Fraser, “Feminizm; sınıf siyasetinin içinde, kapsayıcı, işçi hareketini destekleyen; sendikacılığı ekoloji mücadelesiyle ve ırkçı ve heteronormativite karşıtı mücadeleyle birleştiren bir harekettir” diyor.

“Feminizm antikapitalisttir”
Nancy Fraser (Fotoğraf: Philosophie Magazine)

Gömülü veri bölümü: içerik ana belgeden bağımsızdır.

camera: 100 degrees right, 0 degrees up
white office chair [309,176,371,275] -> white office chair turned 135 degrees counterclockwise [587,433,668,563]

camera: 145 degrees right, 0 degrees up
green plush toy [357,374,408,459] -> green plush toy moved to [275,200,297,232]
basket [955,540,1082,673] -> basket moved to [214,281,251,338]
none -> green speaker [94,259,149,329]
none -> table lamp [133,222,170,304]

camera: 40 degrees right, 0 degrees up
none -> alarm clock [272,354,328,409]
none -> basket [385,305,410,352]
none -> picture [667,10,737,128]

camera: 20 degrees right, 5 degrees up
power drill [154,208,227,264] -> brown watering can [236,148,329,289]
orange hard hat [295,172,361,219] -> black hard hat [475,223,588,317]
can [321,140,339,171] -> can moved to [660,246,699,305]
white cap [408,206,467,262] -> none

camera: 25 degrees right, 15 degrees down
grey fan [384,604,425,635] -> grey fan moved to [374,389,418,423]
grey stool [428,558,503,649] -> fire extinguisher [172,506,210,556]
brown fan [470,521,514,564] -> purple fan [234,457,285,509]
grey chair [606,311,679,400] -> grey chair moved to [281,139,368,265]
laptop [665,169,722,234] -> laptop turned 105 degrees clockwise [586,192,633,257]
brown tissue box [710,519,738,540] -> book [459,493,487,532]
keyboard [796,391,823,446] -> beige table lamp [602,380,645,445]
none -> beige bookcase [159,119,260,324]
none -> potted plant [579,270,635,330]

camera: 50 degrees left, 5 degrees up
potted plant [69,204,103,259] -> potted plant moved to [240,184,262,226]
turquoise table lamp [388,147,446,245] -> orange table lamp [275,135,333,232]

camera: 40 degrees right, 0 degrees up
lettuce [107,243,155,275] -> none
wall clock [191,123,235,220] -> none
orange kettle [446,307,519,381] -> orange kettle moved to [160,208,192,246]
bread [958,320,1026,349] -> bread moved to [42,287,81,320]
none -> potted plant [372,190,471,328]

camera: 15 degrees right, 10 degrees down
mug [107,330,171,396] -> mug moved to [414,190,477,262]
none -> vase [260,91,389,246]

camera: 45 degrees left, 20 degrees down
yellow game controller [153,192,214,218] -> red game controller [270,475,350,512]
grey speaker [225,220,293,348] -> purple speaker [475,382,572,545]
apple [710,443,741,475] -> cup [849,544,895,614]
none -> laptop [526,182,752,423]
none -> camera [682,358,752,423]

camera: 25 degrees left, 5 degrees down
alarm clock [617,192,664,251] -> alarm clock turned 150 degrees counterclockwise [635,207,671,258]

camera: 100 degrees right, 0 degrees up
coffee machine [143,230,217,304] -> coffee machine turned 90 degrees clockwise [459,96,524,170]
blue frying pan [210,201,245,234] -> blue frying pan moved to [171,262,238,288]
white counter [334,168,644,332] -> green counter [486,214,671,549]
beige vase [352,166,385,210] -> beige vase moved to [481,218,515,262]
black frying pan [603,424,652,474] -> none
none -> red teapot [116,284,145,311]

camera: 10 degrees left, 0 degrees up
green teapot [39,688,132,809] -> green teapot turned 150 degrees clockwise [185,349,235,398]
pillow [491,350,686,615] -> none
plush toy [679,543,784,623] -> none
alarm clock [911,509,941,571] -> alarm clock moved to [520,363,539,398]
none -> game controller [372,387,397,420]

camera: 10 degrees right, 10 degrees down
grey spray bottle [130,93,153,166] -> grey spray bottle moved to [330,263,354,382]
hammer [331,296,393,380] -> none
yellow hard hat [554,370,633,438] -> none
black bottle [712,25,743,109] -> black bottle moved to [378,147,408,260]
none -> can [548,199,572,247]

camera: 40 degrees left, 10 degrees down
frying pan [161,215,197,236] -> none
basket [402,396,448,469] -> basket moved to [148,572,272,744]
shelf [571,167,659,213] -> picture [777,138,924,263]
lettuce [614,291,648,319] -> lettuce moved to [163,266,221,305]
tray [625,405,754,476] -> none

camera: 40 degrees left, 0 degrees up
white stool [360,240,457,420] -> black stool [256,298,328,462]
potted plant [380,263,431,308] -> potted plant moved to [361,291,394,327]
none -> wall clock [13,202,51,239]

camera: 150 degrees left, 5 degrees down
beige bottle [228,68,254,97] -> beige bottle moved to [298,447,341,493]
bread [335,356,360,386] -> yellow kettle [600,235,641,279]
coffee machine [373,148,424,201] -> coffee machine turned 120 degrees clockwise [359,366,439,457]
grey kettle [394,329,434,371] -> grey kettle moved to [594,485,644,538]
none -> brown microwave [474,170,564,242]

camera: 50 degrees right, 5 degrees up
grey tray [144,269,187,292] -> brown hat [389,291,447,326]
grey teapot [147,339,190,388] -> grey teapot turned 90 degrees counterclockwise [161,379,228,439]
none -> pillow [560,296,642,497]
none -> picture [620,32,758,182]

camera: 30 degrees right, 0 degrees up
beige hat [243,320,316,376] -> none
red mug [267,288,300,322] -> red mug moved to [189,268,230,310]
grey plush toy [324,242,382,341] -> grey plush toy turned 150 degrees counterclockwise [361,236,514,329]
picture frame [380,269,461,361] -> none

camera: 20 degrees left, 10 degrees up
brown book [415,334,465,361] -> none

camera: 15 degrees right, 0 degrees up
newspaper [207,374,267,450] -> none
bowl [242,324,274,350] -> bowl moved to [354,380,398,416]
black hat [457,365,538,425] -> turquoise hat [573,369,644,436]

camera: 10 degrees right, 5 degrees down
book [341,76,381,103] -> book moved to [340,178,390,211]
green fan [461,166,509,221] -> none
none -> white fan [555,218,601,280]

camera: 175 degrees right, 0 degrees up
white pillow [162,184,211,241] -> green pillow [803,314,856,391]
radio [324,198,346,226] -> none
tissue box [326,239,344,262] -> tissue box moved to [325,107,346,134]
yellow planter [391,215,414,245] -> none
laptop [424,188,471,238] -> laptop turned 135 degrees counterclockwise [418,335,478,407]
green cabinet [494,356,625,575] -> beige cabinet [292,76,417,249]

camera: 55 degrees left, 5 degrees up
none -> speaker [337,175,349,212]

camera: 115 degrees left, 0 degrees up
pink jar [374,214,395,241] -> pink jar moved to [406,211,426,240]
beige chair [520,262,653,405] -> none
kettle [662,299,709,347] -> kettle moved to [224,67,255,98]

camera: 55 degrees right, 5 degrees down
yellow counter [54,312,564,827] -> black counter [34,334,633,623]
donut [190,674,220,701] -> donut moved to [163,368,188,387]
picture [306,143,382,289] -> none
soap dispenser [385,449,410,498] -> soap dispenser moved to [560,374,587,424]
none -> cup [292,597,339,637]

Ekin Keleş & Ulaş Bager Aldemir

21. yüzyıl, bütün ötekilerin birleşik ve devrimci mücadelesini dayatan bir konjonktüre sahip. Kadın hareketi ise bu yüzyılın en önemli başkaldırı mevzilerinden biri. Öte yandan reel sosyalizmin çağımızdaki politik gereksinimlere cevap veremediği de ortada. Bugün; cinsiyet, sınıf, ulus ve her türden sosyal gerçekliğin birbirine indirgenmediği ama sınıf siyasetinin de kimlik şovenizmiyle örtbas edilmediği müşterek bir tavra ihtiyacımız var. Bu nedenle her türden özcü perspektiften uzak durmalıyız. Çünkü cinsiyet mücadelesini kadın-erkek ikiliğine indirgeyen heteronormatif stratejiler kadar, kimliği sınıftan izole, mutlak bir değer olarak öne süren stratejiler de sistemi yeniden üretmekten başka bir işe yaramıyor. Dolayısıyla doğanın ve hayvanların sömürgeleştirilmesi, bedenin cinsiyetlendirilerek sömürgeleştirilmesinden bağımsız düşünülemeyeceği gibi, bütün zenofobik ve gerici pratikler de emek-sermaye çelişkisinden bağımsız düşünülemez. Bu temelde, çağımızın önemli feminist düşünürlerinden Nancy Fraser’la kadın hareketinin sınıf mücadelesiyle ilişkisini konuştuk.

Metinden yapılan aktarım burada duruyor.